Although the Avoca River has a substantial 12000 km2 catchment area, the fifth-largest in Victoria, most of that area is on the northern plains where rainfall averages only about 350 mm per year, and where there is little runoff because the terrain is very flat. The mean annual runoff of 137 GL per annum accounts for only 0.67% of Victoria's runoff. Most of the water flowing in the Avoca River originates in the small upper portion of the catchment area, where rainfall averages about 600 mm per year, most of it falling in the winter and spring.

Of all the Victorian rivers in the Murray-Darling basin, the Avoca River is the most variable. The average annual flow is 85 GL, but recorded actual flows have varied from almost five times the average figure in very wet years, when the river can flood, to 0.5% of the average in drought years, when the flow is less than 50 ML per day. In dry years, the flow can stop for many months.

Although it is the only river of significance in the area, no major water storages have been constructed on it, but there are six weirs of only local significance. Little use of the river is made for irrigation because, during the peak demand periods of summer and autumn, it is often not flowing. During low-flow periods, the water is usually too saline to use on crops, but can still provide drinking water for sheep and cattle.
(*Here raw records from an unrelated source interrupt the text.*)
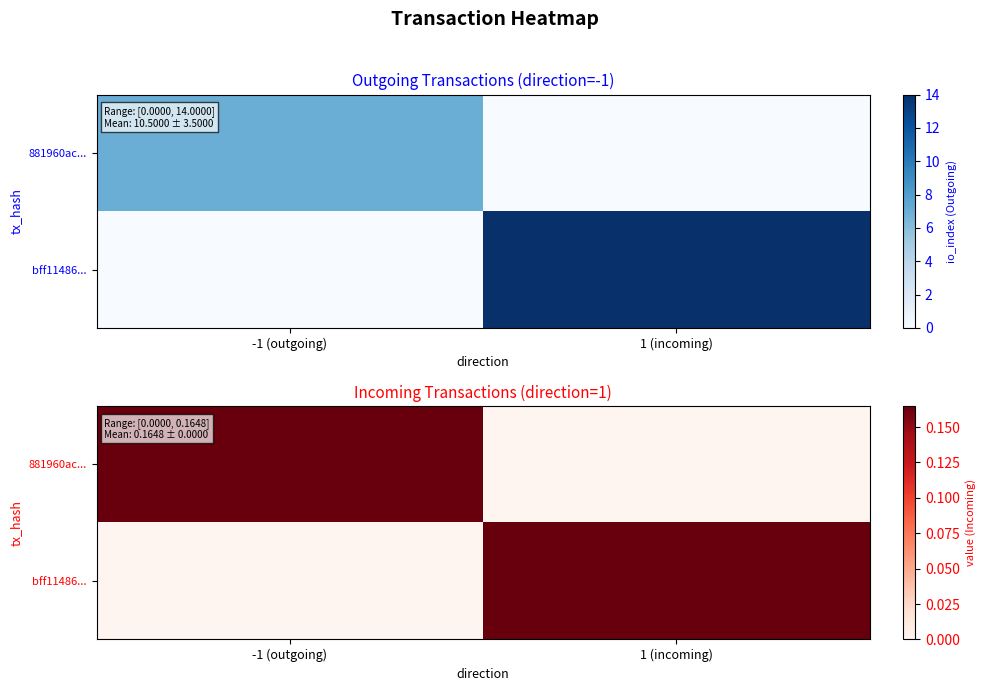

List the labels in order of 881960ac... value, smallest first.

1 (incoming), -1 (outgoing)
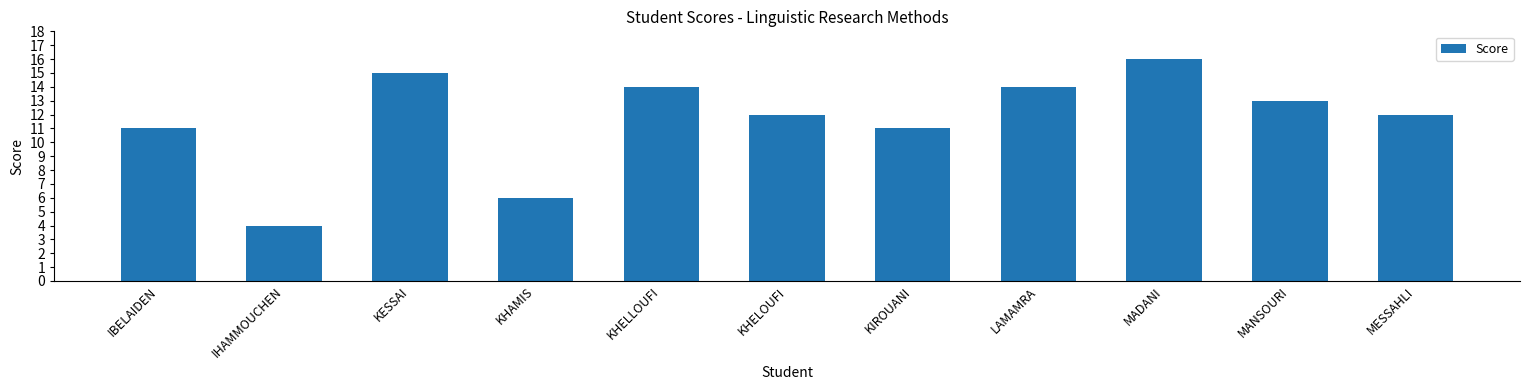

How many bars are there in total?

11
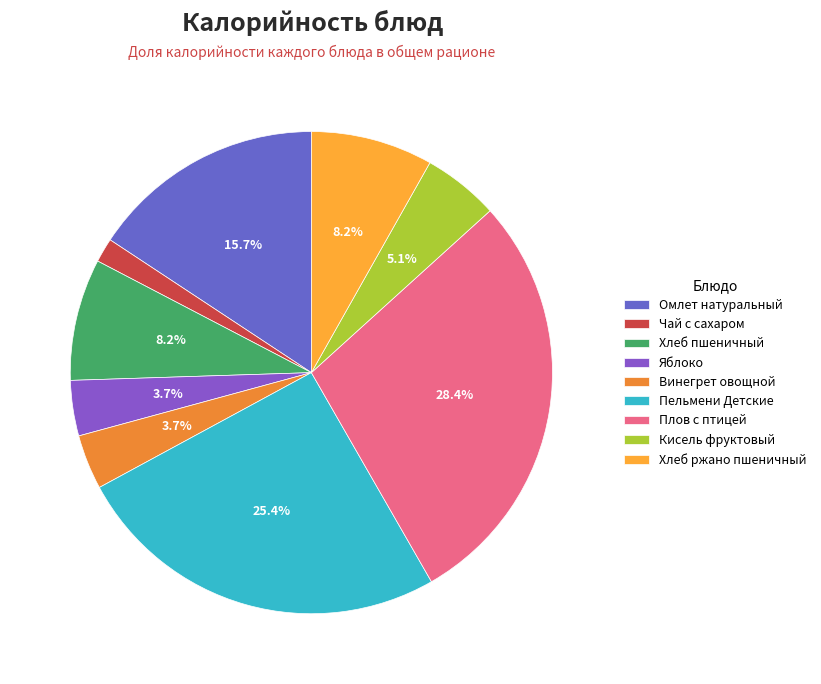

To the nearest percent, what is the average slice percentage?

11%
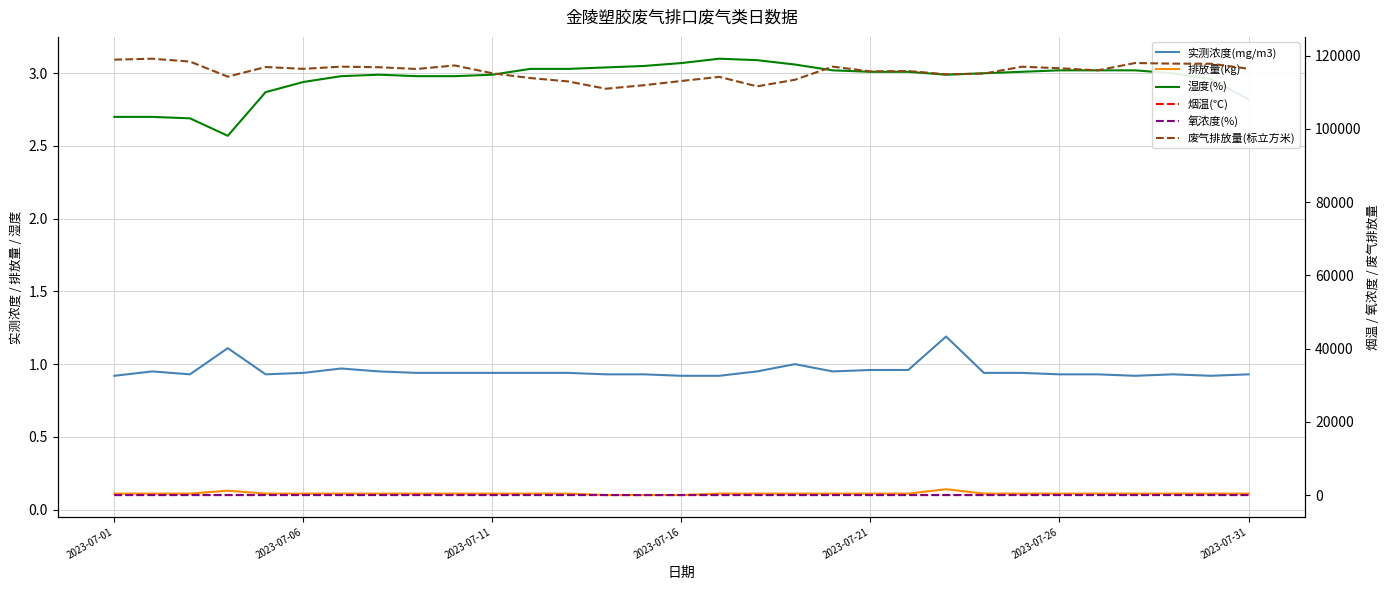

Count the number of data series in this chart.

6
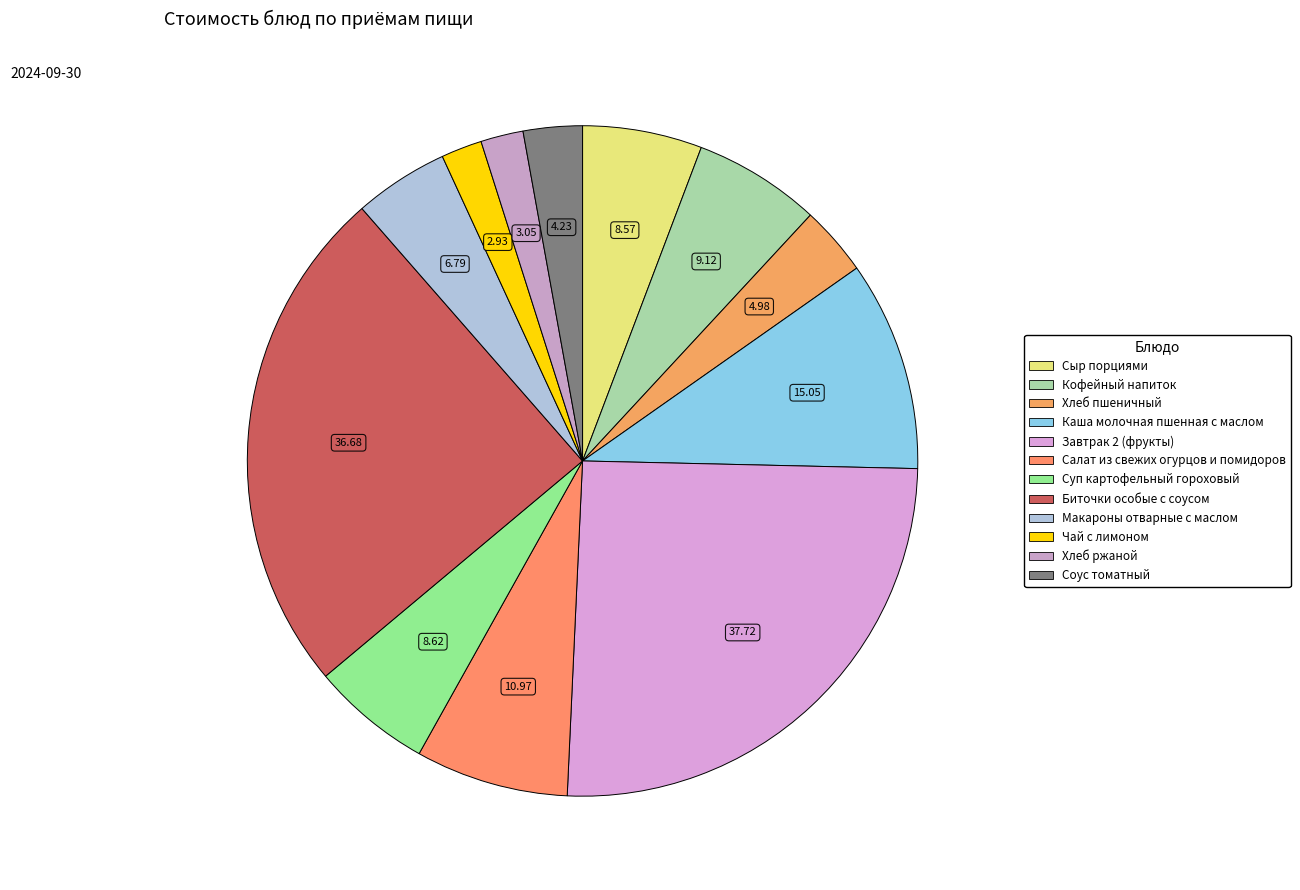

How many segments does this pie chart have?

12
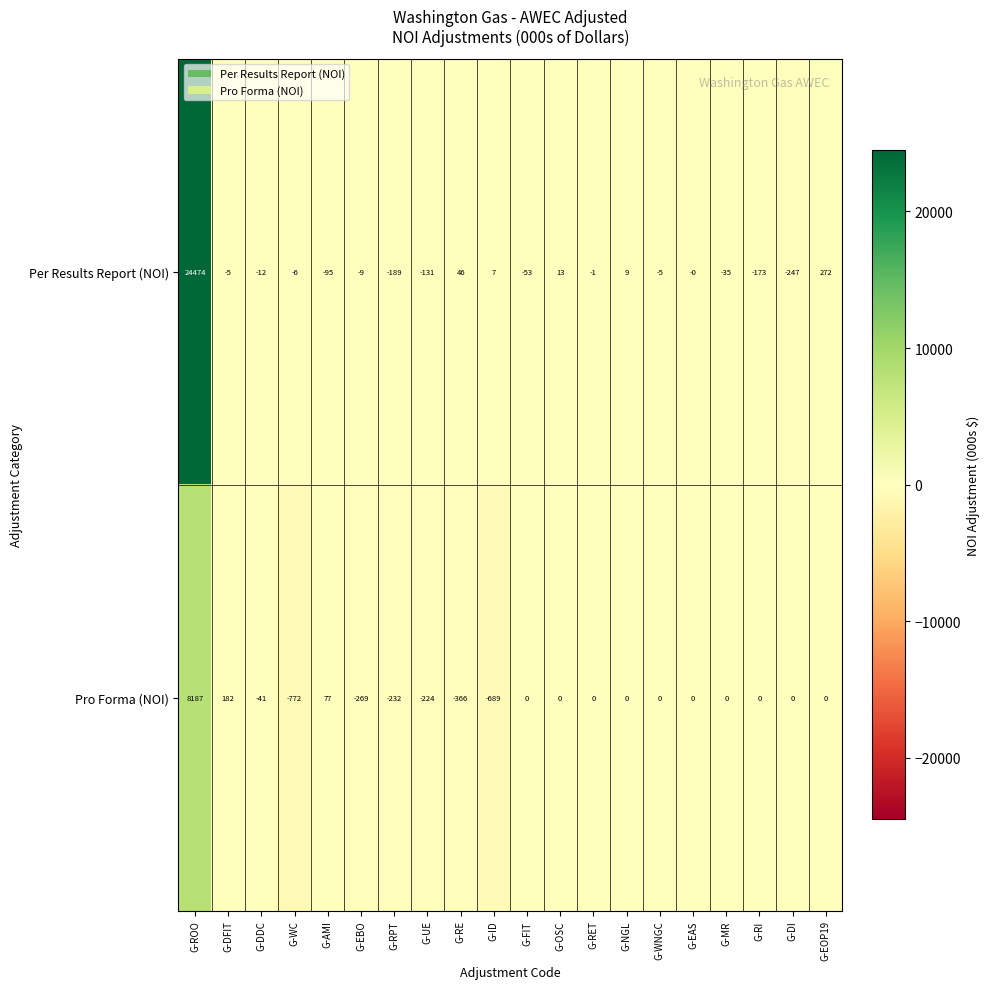

Is it true that Pro Forma (NOI) equals 4925 at G-OSC?

False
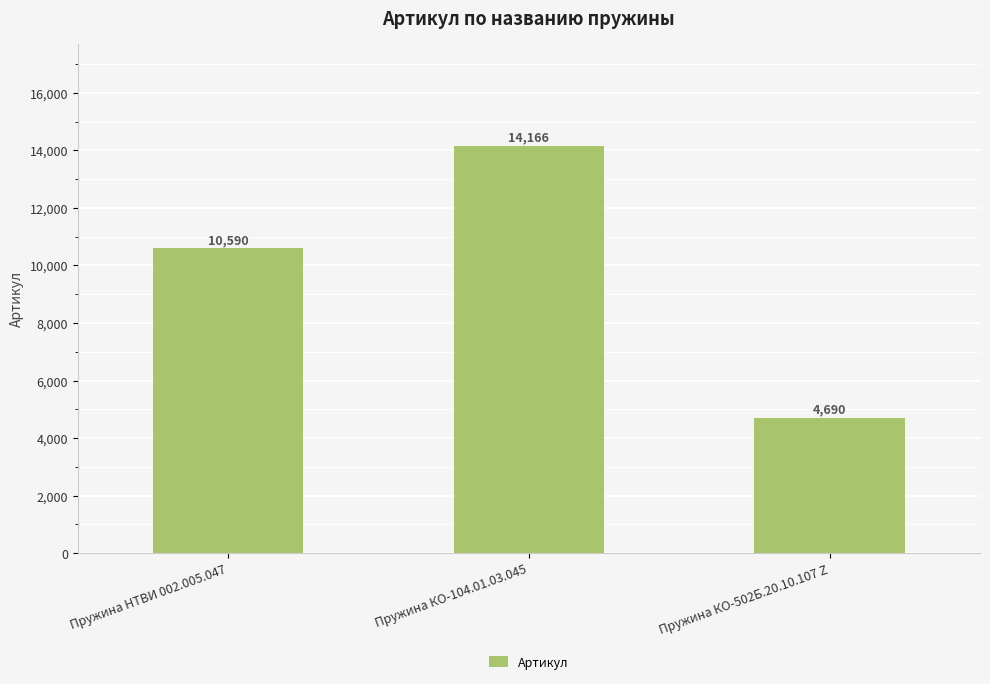

Reading left to right, extract all data points from this chart.

Пружина НТВИ 002.005.047=10590	Пружина КО-104.01.03.045=14166	Пружина КО-502Б.20.10.107 Z=4690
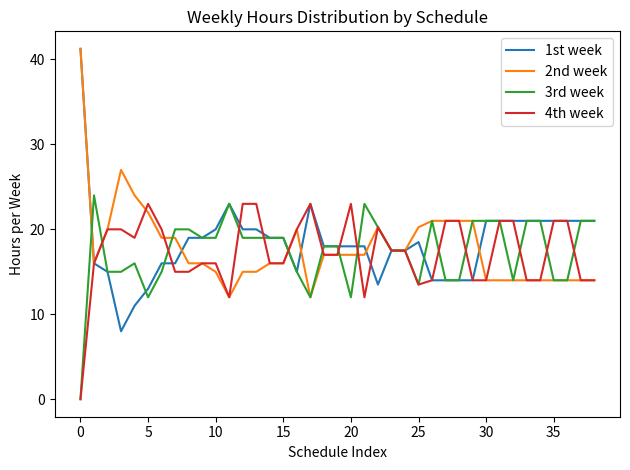

Does the chart display data point markers on the line(s)?

No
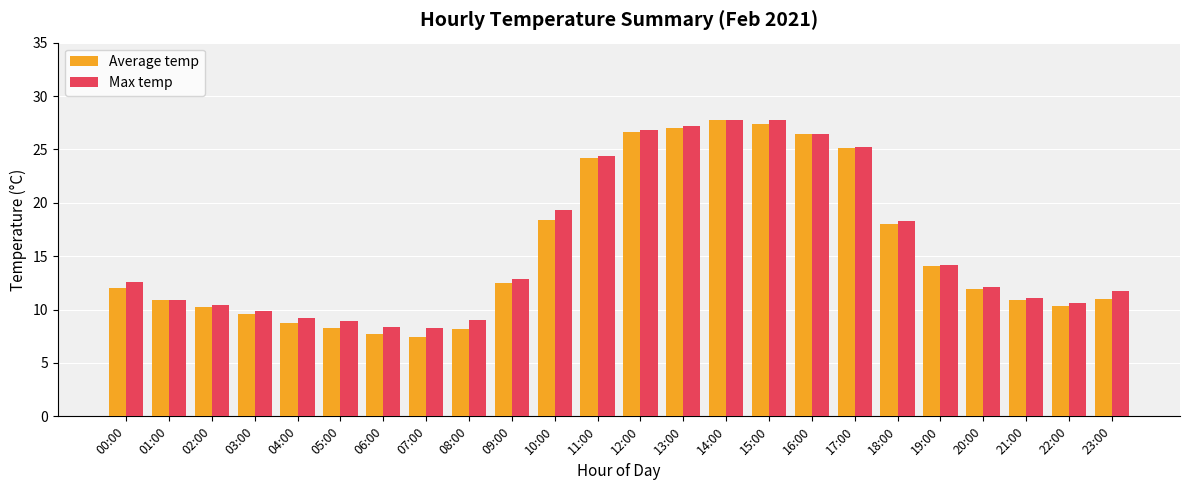

What is the sum of all Max temp values?

383.4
The river is crossed by the Pyrenees Highway at Avoca, and the Borung Highway and the Calder Highway at Charlton.

==Etymology==
As the river is relatively long, Aboriginal peoples from various cultural groups lived near the river course. In the Djadjawurrung, Wathawurrung, Wergaia, and Wembawemba languages, the river has several names, including Natte yaluk and Boca, both with no clearly defined meaning; Bangyeno Banip, meaning bunyip waterholes; Djub-djub-galg, meaning a place where melaleuca was abundant; Witchelliba, with witji meaning basket grass and bar meaning river; and Yangeba, with no clearly defined meaning.